Teknologi CAPD ini diluncurkan pada acara seremonial Pengampuan Multidisiplin Peritoneal Dialisis Program Proctorship Continuous Ambulatory Peritoneal Dialysis (CAPD) sekaligus peresmian aplikasi layanan RSUD berbasis digital, yaitu Kardex ICU ICVCU Digital, di Aula RSUD Kota Bogor, Jumat (23/11/2024).
Penjabat (Pj) Wali Kota Bogor, Hery Antasari, menyampaikan terima kasih dan apresiasi kepada Kementerian Kesehatan (Kemenkes) RI yang telah mempercayakan Pemkot Bogor sebagai tuan rumah kegiatan Proctorship CAPD.
Menurut Hery, kegiatan ini menjadi momentum strategis untuk meningkatkan kualitas dan pemerataan pelayanan kesehatan, khususnya di bidang uronefrologi.
“Kami sangat memperhatikan dan memprioritaskan pelayanan kesehatan dengan mengimplementasikan transformasi kesehatan enam pilar.
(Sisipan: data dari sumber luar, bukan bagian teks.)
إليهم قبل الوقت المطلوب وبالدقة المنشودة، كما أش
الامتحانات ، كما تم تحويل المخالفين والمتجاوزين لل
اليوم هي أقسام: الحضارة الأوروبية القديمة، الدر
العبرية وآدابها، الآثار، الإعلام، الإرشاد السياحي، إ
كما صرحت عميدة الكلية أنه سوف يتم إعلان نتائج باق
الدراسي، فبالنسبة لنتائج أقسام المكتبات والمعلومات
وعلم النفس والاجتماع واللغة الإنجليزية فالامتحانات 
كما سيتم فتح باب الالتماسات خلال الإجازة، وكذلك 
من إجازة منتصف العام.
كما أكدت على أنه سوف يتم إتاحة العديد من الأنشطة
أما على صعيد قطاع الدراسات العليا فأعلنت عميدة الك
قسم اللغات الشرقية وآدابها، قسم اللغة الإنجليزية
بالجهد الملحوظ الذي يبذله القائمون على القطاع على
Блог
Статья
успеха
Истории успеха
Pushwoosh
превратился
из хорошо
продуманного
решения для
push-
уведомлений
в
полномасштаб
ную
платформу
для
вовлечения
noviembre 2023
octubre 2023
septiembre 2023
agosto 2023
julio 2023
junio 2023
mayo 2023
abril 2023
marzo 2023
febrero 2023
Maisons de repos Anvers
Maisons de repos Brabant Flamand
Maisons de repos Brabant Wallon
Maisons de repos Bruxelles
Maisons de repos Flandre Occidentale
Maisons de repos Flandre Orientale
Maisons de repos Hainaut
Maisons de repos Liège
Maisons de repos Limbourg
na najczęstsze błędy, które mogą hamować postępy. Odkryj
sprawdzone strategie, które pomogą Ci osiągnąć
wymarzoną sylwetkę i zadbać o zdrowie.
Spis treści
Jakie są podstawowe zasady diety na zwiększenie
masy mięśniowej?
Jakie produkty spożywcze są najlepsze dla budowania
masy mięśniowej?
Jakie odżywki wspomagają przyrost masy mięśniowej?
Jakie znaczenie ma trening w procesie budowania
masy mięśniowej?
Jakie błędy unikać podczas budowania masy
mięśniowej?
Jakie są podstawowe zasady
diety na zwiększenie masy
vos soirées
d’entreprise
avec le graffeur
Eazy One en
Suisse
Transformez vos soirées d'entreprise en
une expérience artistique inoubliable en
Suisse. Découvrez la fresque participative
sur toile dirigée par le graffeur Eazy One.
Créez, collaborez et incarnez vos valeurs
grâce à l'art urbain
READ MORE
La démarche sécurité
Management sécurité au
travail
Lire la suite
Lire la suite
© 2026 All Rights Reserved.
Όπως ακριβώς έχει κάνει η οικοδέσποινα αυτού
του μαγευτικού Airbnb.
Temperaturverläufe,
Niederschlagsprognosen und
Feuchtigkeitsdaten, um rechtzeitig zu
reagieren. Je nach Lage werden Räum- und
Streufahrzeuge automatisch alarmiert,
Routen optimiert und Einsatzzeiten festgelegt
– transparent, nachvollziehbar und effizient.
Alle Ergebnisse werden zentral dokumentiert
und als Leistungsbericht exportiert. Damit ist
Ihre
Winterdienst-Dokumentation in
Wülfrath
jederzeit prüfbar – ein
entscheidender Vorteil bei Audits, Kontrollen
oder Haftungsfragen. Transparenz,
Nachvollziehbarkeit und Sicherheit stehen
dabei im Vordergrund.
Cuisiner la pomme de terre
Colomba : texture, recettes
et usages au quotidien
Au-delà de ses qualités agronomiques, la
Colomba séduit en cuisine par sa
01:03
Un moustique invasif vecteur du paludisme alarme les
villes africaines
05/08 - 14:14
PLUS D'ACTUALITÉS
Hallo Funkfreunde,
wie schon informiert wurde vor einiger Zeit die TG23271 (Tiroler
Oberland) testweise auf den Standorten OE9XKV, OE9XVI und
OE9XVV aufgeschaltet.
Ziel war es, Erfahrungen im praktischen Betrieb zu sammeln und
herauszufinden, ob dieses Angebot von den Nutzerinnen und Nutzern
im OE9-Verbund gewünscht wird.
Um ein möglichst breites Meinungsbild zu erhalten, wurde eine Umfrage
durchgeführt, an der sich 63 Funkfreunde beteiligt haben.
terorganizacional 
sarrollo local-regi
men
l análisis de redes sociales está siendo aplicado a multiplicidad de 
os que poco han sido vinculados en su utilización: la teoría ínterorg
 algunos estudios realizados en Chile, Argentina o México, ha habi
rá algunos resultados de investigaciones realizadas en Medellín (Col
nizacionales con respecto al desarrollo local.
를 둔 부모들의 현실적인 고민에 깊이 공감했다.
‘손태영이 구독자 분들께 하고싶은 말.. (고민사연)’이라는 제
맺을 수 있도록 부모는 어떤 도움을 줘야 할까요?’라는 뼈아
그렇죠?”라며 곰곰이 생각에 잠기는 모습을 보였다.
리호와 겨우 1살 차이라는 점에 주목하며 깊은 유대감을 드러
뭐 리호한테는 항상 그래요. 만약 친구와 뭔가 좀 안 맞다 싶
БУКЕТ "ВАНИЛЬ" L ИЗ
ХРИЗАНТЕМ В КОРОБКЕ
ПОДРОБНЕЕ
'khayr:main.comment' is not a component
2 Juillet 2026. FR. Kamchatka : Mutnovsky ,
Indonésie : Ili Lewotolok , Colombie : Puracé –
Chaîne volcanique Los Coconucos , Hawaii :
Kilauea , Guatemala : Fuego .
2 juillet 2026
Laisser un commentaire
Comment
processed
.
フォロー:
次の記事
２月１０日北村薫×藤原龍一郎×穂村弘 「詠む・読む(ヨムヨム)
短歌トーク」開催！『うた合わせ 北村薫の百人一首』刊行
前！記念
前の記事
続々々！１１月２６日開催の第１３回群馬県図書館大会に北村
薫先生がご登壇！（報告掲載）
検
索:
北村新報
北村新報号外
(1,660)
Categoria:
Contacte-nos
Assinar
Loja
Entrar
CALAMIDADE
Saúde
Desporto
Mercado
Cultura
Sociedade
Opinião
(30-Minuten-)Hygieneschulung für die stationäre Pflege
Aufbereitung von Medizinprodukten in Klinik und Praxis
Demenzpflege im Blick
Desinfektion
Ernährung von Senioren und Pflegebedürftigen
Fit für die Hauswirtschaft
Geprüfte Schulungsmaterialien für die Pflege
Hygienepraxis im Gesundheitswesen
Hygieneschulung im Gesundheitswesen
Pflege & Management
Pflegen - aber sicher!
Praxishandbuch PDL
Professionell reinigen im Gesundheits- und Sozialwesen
Pilar pertama adalah transformasi integrasi layanan primer, pilar kedua transformasi layanan rujukan, dan pilar ketiga transformasi sistem ketahanan kesehatan, pilar keempat transformasi sistem pembiayaan kesehatan, pilar kelima transformasi SDM kesehatan, dan pilar keenam transformasi teknologi kesehatan,” kata Hery.
Hery memaparkan bahwa 2023, gagal ginjal kronis menempati urutan kelima kasus Penyakit Tidak Menular (PTM) di Kota Bogor setelah hipertensi, diabetes melitus, jantung, dan stroke.
Dalam tiga tahun terakhir, kasus gagal ginjal kronis mengalami peningkatan. Pada 2021 tercatat sebanyak 1.141 kasus, meningkat menjadi 1.408 kasus pada 2022, dan terus naik menjadi 1.895 kasus pada 2023.